__ASSIGNED TASK__
Express every line of text in the data below as a JSON list of strings, one string per line, leaving out blank lines and the picture markers.

__DATA LISTING__

=== Begin Enclosure ===

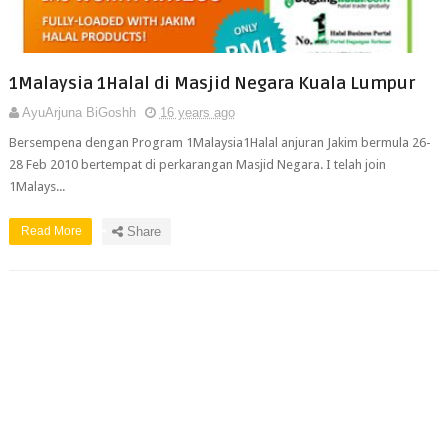
1Malaysia 1Halal di Masjid Negara Kuala Lumpur
AyuArjuna BiGoshh
16 years ago
Bersempena dengan Program 1Malaysia1Halal anjuran Jakim bermula 26-
28 Feb 2010 bertempat di perkarangan Masjid Negara. I telah join
1Malays...
Read More
Share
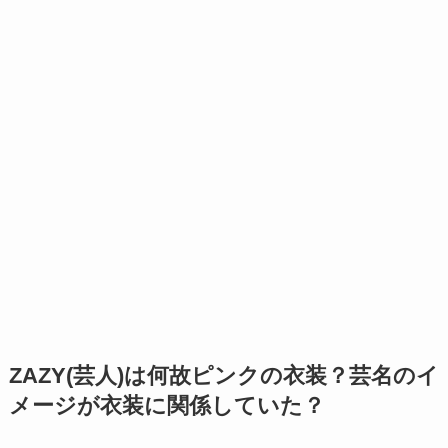
ZAZY(芸人)は何故ピンクの衣装？芸名のイ
メージが衣装に関係していた？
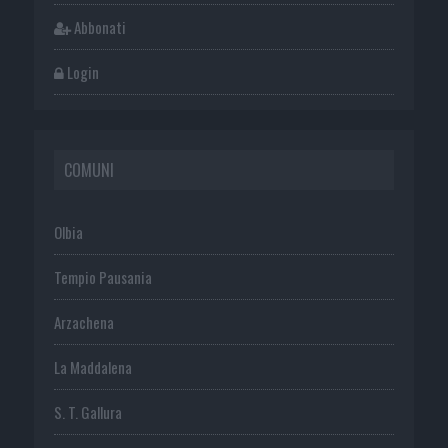
Abbonati
Login
COMUNI
Olbia
Tempio Pausania
Arzachena
La Maddalena
S. T. Gallura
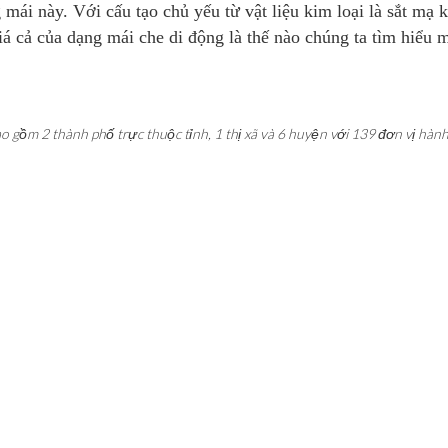
 mái này. Với cấu tạo chủ yếu từ vật liệu kim loại là sắt mạ 
á cả của dạng mái che di động là thế nào chúng ta tìm hiểu m
 gồm 2 thành phố trực thuộc tỉnh, 1 thị xã và 6 huyện với 139 đơn vị hành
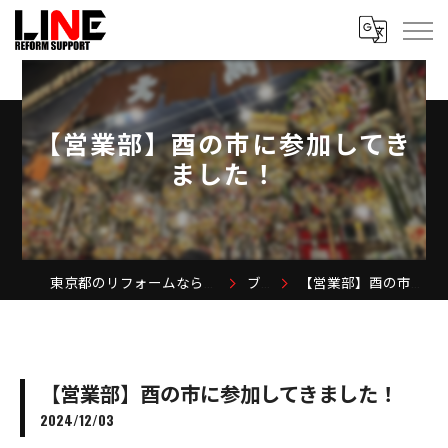
【営業部】酉の市に参加してき
ました！
東京都のリフォームなら株式会社LINE REFORM SUPPORT
ブログ
【営業部】酉の市に参加してきました！
【営業部】酉の市に参加してきました！
2024/12/03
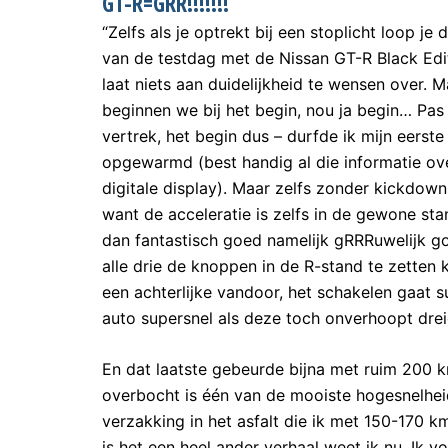
GT-R=GRR!!!!!!!
“Zelfs als je optrekt bij een stoplicht loop je
van de testdag met de Nissan GT-R Black Edit
laat niets aan duidelijkheid te wensen over. 
beginnen we bij het begin, nou ja begin… Pas
vertrek, het begin dus – durfde ik mijn eerst
opgewarmd (best handig al die informatie ov
digitale display). Maar zelfs zonder kickdow
want de acceleratie is zelfs in de gewone st
dan fantastisch goed namelijk gRRRuwelijk g
alle drie de knoppen in de R-stand te zetten k
een achterlijke vandoor, het schakelen gaat s
auto supersnel als deze toch onverhoopt drei
En dat laatste gebeurde bijna met ruim 200 
overbocht is één van de mooiste hogesnelheid
verzakking in het asfalt die ik met 150-170 k
is het een heel ander verhaal weet ik nu. Ik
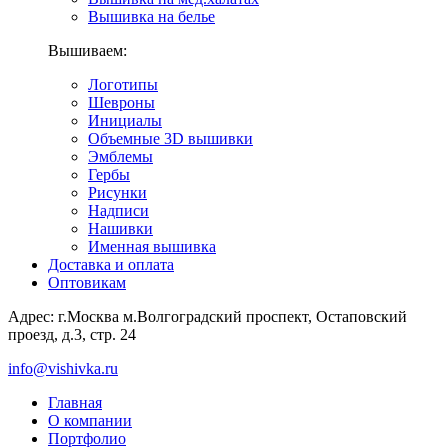
Вышивка на белье
Вышиваем:
Логотипы
Шевроны
Инициалы
Объемные 3D вышивки
Эмблемы
Гербы
Рисунки
Надписи
Нашивки
Именная вышивка
Доставка и оплата
Оптовикам
Адрес: г.Москва м.Волгоградский проспект, Остаповский
проезд, д.3, стр. 24
info@vishivka.ru
Главная
О компании
Портфолио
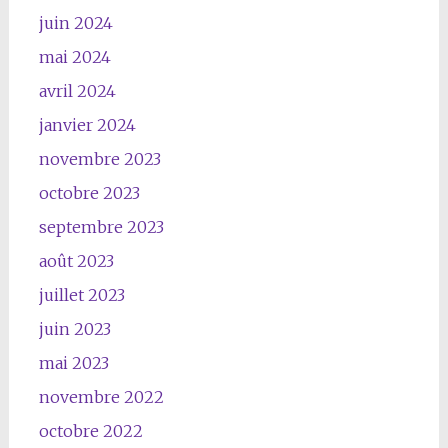
juin 2024
mai 2024
avril 2024
janvier 2024
novembre 2023
octobre 2023
septembre 2023
août 2023
juillet 2023
juin 2023
mai 2023
novembre 2022
octobre 2022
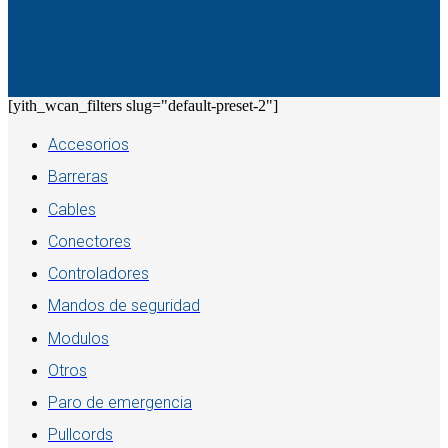
[yith_wcan_filters slug="default-preset-2"]
Accesorios
Barreras
Cables
Conectores
Controladores
Mandos de seguridad
Modulos
Otros
Paro de emergencia
Pullcords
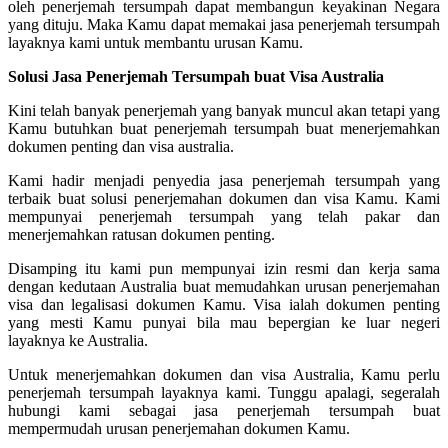
oleh penerjemah tersumpah dapat membangun keyakinan Negara
yang dituju. Maka Kamu dapat memakai jasa penerjemah tersumpah
layaknya kami untuk membantu urusan Kamu.
Solusi Jasa Penerjemah Tersumpah buat Visa Australia
Kini telah banyak penerjemah yang banyak muncul akan tetapi yang
Kamu butuhkan buat penerjemah tersumpah buat menerjemahkan
dokumen penting dan visa australia.
Kami hadir menjadi penyedia jasa penerjemah tersumpah yang
terbaik buat solusi penerjemahan dokumen dan visa Kamu. Kami
mempunyai penerjemah tersumpah yang telah pakar dan
menerjemahkan ratusan dokumen penting.
Disamping itu kami pun mempunyai izin resmi dan kerja sama
dengan kedutaan Australia buat memudahkan urusan penerjemahan
visa dan legalisasi dokumen Kamu. Visa ialah dokumen penting
yang mesti Kamu punyai bila mau bepergian ke luar negeri
layaknya ke Australia.
Untuk menerjemahkan dokumen dan visa Australia, Kamu perlu
penerjemah tersumpah layaknya kami. Tunggu apalagi, segeralah
hubungi kami sebagai jasa penerjemah tersumpah buat
mempermudah urusan penerjemahan dokumen Kamu.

=== End Enclosure ===

__EXERCISE ANSWER__
[
  "1Malaysia 1Halal di Masjid Negara Kuala Lumpur",
  "AyuArjuna BiGoshh",
  "16 years ago",
  "Bersempena dengan Program 1Malaysia1Halal anjuran Jakim bermula 26-",
  "28 Feb 2010 bertempat di perkarangan Masjid Negara. I telah join",
  "1Malays...",
  "Read More",
  "Share",
  "ZAZY(芸人)は何故ピンクの衣装？芸名のイ",
  "メージが衣装に関係していた？",
  "Abbonati",
  "Login",
  "COMUNI",
  "Olbia",
  "Tempio Pausania",
  "Arzachena",
  "La Maddalena",
  "S. T. Gallura",
  " mái này. Với cấu tạo chủ yếu từ vật liệu kim loại là sắt mạ ",
  "á cả của dạng mái che di động là thế nào chúng ta tìm hiểu m",
  " gồm 2 thành phố trực thuộc tỉnh, 1 thị xã và 6 huyện với 139 đơn vị hành",
  "【営業部】酉の市に参加してき",
  "ました！",
  "東京都のリフォームなら株式会社LINE REFORM SUPPORT",
  "ブログ",
  "【営業部】酉の市に参加してきました！",
  "【営業部】酉の市に参加してきました！",
  "2024/12/03",
  "GT-R=GRR!!!!!!!",
  "“Zelfs als je optrekt bij een stoplicht loop je",
  "van de testdag met de Nissan GT-R Black Edit",
  "laat niets aan duidelijkheid te wensen over. ",
  "beginnen we bij het begin, nou ja begin… Pas",
  "vertrek, het begin dus – durfde ik mijn eerst",
  "opgewarmd (best handig al die informatie ov",
  "digitale display). Maar zelfs zonder kickdow",
  "want de acceleratie is zelfs in de gewone st",
  "dan fantastisch goed namelijk gRRRuwelijk g",
  "alle drie de knoppen in de R-stand te zetten k",
  "een achterlijke vandoor, het schakelen gaat s",
  "auto supersnel als deze toch onverhoopt drei",
  "En dat laatste gebeurde bijna met ruim 200 ",
  "overbocht is één van de mooiste hogesnelheid",
  "verzakking in het asfalt die ik met 150-170 k",
  "is het een heel ander verhaal weet ik nu. Ik",
  "Вышивка на белье",
  "Вышиваем:",
  "Логотипы",
  "Шевроны",
  "Инициалы",
  "Объемные 3D вышивки",
  "Эмблемы",
  "Гербы",
  "Рисунки",
  "Надписи",
  "Нашивки",
  "Именная вышивка",
  "Доставка и оплата",
  "Оптовикам",
  "Адрес: г.Москва м.Волгоградский проспект, Остаповский",
  "проезд, д.3, стр. 24",
  "info@vishivka.ru",
  "Главная",
  "О компании",
  "Портфолио",
  "juin 2024",
  "mai 2024",
  "avril 2024",
  "janvier 2024",
  "novembre 2023",
  "octobre 2023",
  "septembre 2023",
  "août 2023",
  "juillet 2023",
  "juin 2023",
  "mai 2023",
  "novembre 2022",
  "octobre 2022",
  "[yith_wcan_filters slug=\"default-preset-2\"]",
  "Accesorios",
  "Barreras",
  "Cables",
  "Conectores",
  "Controladores",
  "Mandos de seguridad",
  "Modulos",
  "Otros",
  "Paro de emergencia",
  "Pullcords",
  "oleh penerjemah tersumpah dapat membangun keyakinan Negara",
  "yang dituju. Maka Kamu dapat memakai jasa penerjemah tersumpah",
  "layaknya kami untuk membantu urusan Kamu.",
  "Solusi Jasa Penerjemah Tersumpah buat Visa Australia",
  "Kini telah banyak penerjemah yang banyak muncul akan tetapi yang",
  "Kamu butuhkan buat penerjemah tersumpah buat menerjemahkan",
  "dokumen penting dan visa australia.",
  "Kami hadir menjadi penyedia jasa penerjemah tersumpah yang",
  "terbaik buat solusi penerjemahan dokumen dan visa Kamu. Kami",
  "mempunyai penerjemah tersumpah yang telah pakar dan",
  "menerjemahkan ratusan dokumen penting.",
  "Disamping itu kami pun mempunyai izin resmi dan kerja sama",
  "dengan kedutaan Australia buat memudahkan urusan penerjemahan",
  "visa dan legalisasi dokumen Kamu. Visa ialah dokumen penting",
  "yang mesti Kamu punyai bila mau bepergian ke luar negeri",
  "layaknya ke Australia.",
  "Untuk menerjemahkan dokumen dan visa Australia, Kamu perlu",
  "penerjemah tersumpah layaknya kami. Tunggu apalagi, segeralah",
  "hubungi kami sebagai jasa penerjemah tersumpah buat",
  "mempermudah urusan penerjemahan dokumen Kamu."
]